What is more certain is that CEO Cheng Wei has a big vision, and experts have compared his nurturing strategy with that of Alibaba, a company that spent 10 years losing money before delivering the largest IPO in history.
During a speech at the China National School of Administration, Cheng Wei gave his prediction of Didi’s next hurdle, “If [the] “internet of things” is at the beginning of an internet company’s agenda, after it has gathered a huge amount of data and has more advanced algorithms, it will move on to artificial intelligence.”

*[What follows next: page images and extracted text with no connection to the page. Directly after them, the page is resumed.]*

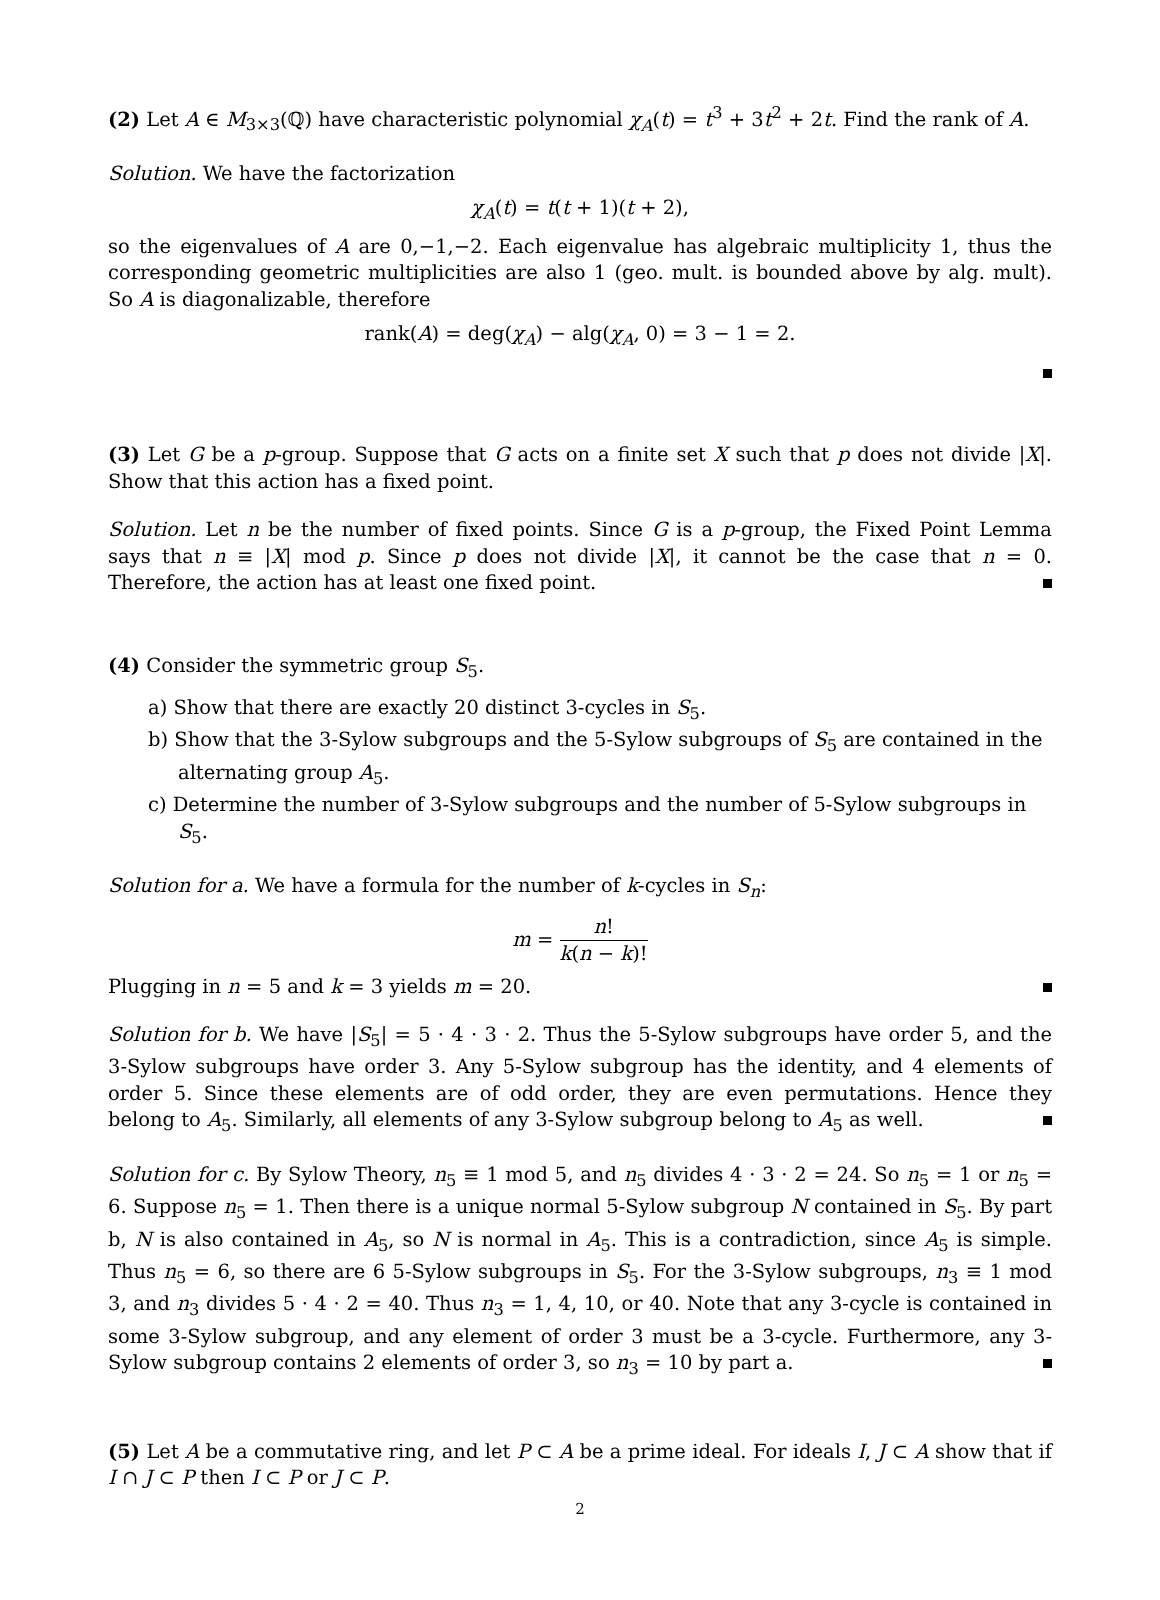(2) Let A ∈ M<sub>3×3</sub>(ℚ) have characteristic polynomial χ<sub>A</sub>(t) = t<sup>3</sup> + 3t<sup>2</sup> + 2t. Find the rank of A.
Solution. We have the factorization
χ<sub>A</sub>(t) = t(t + 1)(t + 2),
so the eigenvalues of A are 0,−1,−2. Each eigenvalue has algebraic multiplicity 1, thus the corresponding geometric multiplicities are also 1 (geo. mult. is bounded above by alg. mult). So A is diagonalizable, therefore
rank(A) = deg(χ<sub>A</sub>) − alg(χ<sub>A</sub>, 0) = 3 − 1 = 2.
(3) Let G be a p-group. Suppose that G acts on a finite set X such that p does not divide |X|. Show that this action has a fixed point.
Solution. Let n be the number of fixed points. Since G is a p-group, the Fixed Point Lemma says that n ≡ |X| mod p. Since p does not divide |X|, it cannot be the case that n = 0. Therefore, the action has at least one fixed point.
(4) Consider the symmetric group S<sub>5</sub>.
a) Show that there are exactly 20 distinct 3-cycles in S<sub>5</sub>.
b) Show that the 3-Sylow subgroups and the 5-Sylow subgroups of S<sub>5</sub> are contained in the alternating group A<sub>5</sub>.
c) Determine the number of 3-Sylow subgroups and the number of 5-Sylow subgroups in S<sub>5</sub>.
Solution for a. We have a formula for the number of k-cycles in S<sub>n</sub>:
m = n! k(n − k)!
Plugging in n = 5 and k = 3 yields m = 20.
Solution for b. We have |S<sub>5</sub>| = 5 · 4 · 3 · 2. Thus the 5-Sylow subgroups have order 5, and the 3-Sylow subgroups have order 3. Any 5-Sylow subgroup has the identity, and 4 elements of order 5. Since these elements are of odd order, they are even permutations. Hence they belong to A<sub>5</sub>. Similarly, all elements of any 3-Sylow subgroup belong to A<sub>5</sub> as well.
Solution for c. By Sylow Theory, n<sub>5</sub> ≡ 1 mod 5, and n<sub>5</sub> divides 4 · 3 · 2 = 24. So n<sub>5</sub> = 1 or n<sub>5</sub> = 6. Suppose n<sub>5</sub> = 1. Then there is a unique normal 5-Sylow subgroup N contained in S<sub>5</sub>. By part b, N is also contained in A<sub>5</sub>, so N is normal in A<sub>5</sub>. This is a contradiction, since A<sub>5</sub> is simple. Thus n<sub>5</sub> = 6, so there are 6 5-Sylow subgroups in S<sub>5</sub>. For the 3-Sylow subgroups, n<sub>3</sub> ≡ 1 mod 3, and n<sub>3</sub> divides 5 · 4 · 2 = 40. Thus n<sub>3</sub> = 1, 4, 10, or 40. Note that any 3-cycle is contained in some 3-Sylow subgroup, and any element of order 3 must be a 3-cycle. Furthermore, any 3-Sylow subgroup contains 2 elements of order 3, so n<sub>3</sub> = 10 by part a.
(5) Let A be a commutative ring, and let P ⊂ A be a prime ideal. For ideals I, J ⊂ A show that if I ∩ J ⊂ P then I ⊂ P or J ⊂ P.
2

Where artificial intelligence might takes things for this business, who knows. But seen from an individual’s point of view, one cannot deny that the ride-hailing app revolution has changed the meaning of ‘getting around’ for the whole nation, just as the company name ‘Chuxing’ suggests in Chinese.
“I no longer have to desperately wait on curbs during peak hour,” a 25-year-old Didi user, Hangwei Wu, says. “My life has less uncertainty now.”